• To do: Check every line below for the word "успадковані" and copy each one that has it.

[Source information Boundary: Start]

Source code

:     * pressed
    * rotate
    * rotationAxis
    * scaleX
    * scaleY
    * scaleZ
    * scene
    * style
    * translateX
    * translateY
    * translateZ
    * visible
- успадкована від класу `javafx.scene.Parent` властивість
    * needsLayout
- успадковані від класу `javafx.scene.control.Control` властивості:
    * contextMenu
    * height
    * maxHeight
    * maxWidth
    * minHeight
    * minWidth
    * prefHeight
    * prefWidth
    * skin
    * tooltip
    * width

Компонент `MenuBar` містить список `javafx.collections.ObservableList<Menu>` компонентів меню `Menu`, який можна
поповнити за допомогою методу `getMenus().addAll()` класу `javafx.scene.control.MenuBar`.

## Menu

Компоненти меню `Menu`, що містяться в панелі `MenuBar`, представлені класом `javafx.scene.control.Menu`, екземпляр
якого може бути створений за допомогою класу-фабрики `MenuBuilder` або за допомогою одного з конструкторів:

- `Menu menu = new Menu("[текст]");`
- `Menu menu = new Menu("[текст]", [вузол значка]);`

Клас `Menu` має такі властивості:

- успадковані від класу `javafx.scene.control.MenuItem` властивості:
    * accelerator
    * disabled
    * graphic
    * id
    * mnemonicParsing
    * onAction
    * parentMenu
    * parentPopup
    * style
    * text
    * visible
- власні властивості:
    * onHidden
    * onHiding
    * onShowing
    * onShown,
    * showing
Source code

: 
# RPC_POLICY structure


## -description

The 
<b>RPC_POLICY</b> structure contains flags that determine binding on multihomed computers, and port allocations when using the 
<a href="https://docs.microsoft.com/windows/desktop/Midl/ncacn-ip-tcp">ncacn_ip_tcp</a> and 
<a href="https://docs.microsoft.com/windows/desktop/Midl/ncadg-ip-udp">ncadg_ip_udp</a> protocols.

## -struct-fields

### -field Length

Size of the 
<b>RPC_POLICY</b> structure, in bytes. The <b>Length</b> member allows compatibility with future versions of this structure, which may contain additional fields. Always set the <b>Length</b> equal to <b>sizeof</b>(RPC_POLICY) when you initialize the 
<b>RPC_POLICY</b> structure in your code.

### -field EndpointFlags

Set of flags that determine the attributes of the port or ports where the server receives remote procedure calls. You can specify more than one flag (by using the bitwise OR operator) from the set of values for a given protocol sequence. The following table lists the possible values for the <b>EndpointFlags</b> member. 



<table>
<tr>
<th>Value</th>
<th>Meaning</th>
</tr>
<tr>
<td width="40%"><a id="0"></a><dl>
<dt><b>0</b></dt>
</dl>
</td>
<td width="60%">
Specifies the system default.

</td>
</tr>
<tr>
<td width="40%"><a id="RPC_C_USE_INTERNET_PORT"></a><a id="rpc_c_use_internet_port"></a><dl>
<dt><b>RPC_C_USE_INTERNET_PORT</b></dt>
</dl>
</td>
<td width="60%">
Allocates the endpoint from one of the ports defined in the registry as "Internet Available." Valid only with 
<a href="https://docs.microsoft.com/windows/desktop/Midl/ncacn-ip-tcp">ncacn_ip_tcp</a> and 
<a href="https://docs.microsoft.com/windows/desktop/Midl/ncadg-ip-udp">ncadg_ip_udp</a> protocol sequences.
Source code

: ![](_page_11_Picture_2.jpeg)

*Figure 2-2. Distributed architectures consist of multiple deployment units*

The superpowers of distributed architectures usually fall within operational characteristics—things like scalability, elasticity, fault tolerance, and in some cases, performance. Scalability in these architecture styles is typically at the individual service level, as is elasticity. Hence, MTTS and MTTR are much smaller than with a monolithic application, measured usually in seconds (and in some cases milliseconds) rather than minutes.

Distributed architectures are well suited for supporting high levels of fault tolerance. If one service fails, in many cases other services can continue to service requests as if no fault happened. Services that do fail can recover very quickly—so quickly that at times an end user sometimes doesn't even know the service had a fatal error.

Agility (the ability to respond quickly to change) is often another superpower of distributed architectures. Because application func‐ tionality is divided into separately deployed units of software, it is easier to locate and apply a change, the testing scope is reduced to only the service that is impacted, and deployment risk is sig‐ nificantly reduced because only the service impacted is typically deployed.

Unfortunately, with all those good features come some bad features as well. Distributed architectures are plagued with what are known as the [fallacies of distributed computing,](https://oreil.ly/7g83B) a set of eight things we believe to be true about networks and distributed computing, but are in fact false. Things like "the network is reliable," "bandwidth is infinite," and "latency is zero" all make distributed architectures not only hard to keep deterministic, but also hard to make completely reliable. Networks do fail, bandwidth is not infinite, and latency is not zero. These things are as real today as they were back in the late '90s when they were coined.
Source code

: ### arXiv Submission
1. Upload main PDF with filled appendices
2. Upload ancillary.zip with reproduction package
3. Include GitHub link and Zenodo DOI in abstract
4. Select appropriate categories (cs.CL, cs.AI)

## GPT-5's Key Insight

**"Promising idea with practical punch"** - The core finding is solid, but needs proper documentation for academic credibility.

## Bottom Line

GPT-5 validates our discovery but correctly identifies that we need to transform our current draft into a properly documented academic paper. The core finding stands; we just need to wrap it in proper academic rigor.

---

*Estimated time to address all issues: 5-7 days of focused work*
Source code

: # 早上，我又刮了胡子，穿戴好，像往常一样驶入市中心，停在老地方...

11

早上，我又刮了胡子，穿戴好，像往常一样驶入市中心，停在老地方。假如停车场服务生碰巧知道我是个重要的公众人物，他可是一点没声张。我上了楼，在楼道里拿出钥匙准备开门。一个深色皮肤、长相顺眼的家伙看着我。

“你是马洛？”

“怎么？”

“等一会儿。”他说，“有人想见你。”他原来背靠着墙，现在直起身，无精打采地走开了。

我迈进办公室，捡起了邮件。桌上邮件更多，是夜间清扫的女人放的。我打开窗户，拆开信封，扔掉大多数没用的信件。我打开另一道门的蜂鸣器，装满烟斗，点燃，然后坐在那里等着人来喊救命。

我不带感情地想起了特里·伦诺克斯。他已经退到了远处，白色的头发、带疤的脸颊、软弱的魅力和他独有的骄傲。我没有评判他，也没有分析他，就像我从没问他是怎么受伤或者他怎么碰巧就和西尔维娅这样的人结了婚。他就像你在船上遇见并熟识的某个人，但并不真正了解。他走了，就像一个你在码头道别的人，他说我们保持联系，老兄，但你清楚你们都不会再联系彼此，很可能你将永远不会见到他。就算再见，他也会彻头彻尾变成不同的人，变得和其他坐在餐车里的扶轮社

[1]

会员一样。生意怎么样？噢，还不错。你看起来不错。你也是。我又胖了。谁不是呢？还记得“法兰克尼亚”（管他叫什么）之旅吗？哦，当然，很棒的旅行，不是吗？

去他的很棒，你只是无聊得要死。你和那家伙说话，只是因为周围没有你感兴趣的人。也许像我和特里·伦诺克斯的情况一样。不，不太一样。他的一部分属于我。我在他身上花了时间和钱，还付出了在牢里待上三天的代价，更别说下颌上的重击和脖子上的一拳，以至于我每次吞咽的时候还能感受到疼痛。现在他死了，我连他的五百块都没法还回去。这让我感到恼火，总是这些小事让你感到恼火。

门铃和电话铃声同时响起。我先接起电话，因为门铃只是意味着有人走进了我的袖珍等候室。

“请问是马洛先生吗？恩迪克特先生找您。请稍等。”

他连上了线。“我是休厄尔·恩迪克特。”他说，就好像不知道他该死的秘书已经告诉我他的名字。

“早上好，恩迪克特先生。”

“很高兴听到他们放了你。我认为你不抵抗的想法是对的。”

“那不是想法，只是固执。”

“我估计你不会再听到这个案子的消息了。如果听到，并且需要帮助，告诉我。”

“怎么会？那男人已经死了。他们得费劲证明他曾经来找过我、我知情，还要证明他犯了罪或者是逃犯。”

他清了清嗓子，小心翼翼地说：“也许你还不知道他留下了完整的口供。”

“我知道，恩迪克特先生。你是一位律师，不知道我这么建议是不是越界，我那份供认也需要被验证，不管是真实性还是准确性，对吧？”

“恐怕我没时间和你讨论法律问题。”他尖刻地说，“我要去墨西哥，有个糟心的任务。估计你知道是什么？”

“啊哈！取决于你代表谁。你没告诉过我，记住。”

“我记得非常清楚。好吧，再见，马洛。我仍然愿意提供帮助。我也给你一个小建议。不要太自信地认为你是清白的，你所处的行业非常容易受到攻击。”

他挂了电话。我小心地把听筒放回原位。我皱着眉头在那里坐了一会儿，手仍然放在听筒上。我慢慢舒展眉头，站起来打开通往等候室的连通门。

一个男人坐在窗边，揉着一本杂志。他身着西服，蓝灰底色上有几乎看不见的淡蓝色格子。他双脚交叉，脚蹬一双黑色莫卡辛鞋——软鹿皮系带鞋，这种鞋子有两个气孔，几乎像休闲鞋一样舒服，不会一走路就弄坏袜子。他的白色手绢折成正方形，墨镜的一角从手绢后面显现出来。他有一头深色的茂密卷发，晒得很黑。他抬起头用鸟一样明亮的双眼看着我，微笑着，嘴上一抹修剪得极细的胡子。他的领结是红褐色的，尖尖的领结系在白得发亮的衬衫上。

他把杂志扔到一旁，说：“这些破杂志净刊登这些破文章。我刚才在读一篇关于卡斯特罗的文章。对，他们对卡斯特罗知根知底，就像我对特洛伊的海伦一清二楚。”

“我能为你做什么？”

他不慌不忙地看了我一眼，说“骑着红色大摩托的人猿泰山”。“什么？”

[Source information Boundary: End]

• Answer below:
- успадковані від класу `javafx.scene.control.Control` властивості:
- успадковані від класу `javafx.scene.control.MenuItem` властивості:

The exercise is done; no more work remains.